The records:
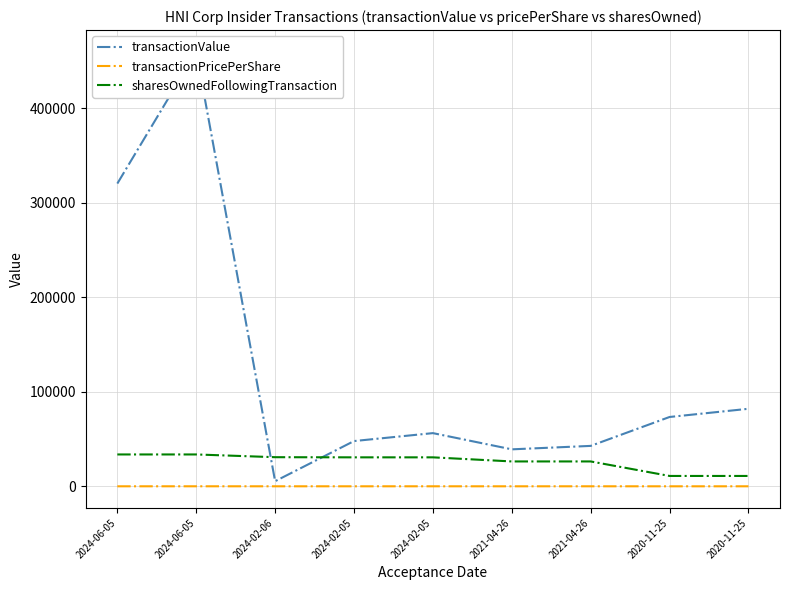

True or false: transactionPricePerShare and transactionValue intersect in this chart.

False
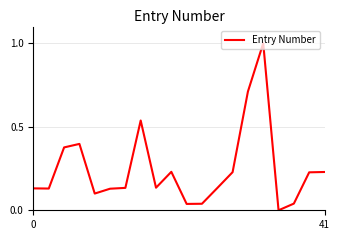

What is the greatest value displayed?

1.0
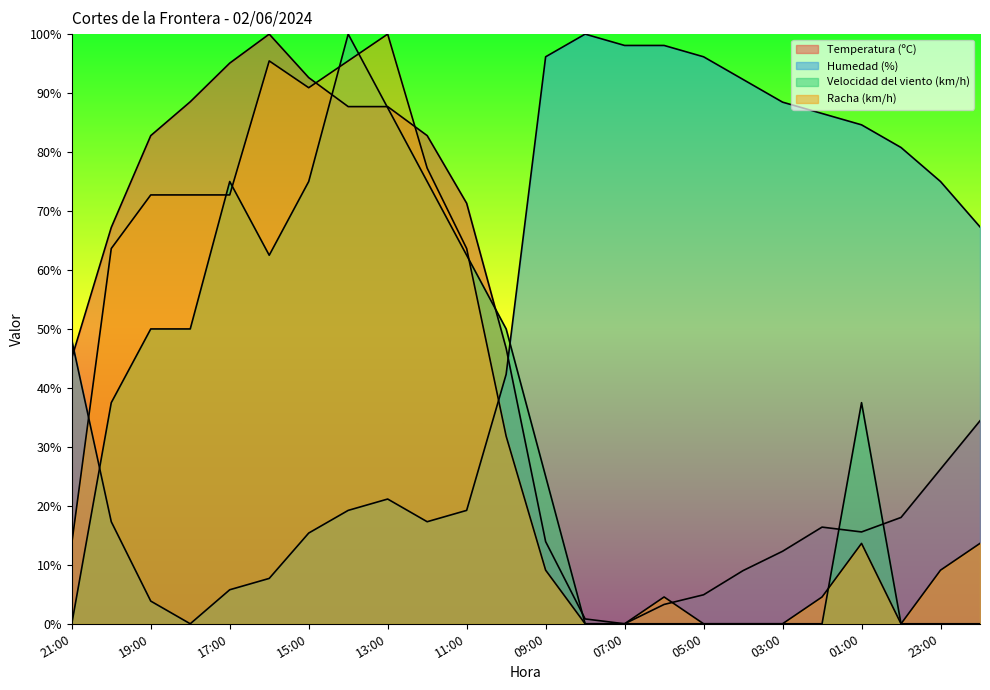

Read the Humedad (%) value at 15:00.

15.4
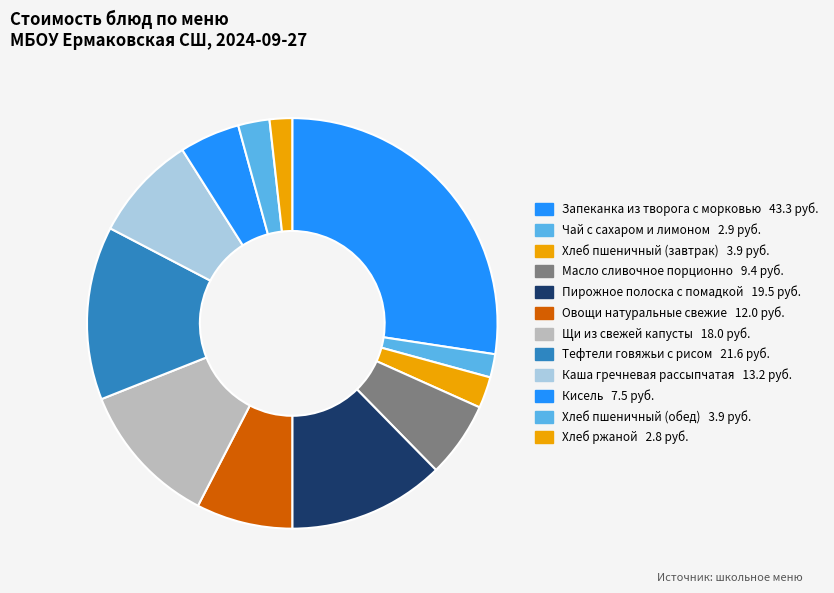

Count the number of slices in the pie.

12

Try it: Please give all the material again with the pictures left out, switching "slices" to "segments" and keeping everything else the same.

Exercise answer:
True or false: transactionPricePerShare and transactionValue intersect in this chart.

False

What is the greatest value displayed?

1.0

Read the Humedad (%) value at 15:00.

15.4

Count the number of segments in the pie.

12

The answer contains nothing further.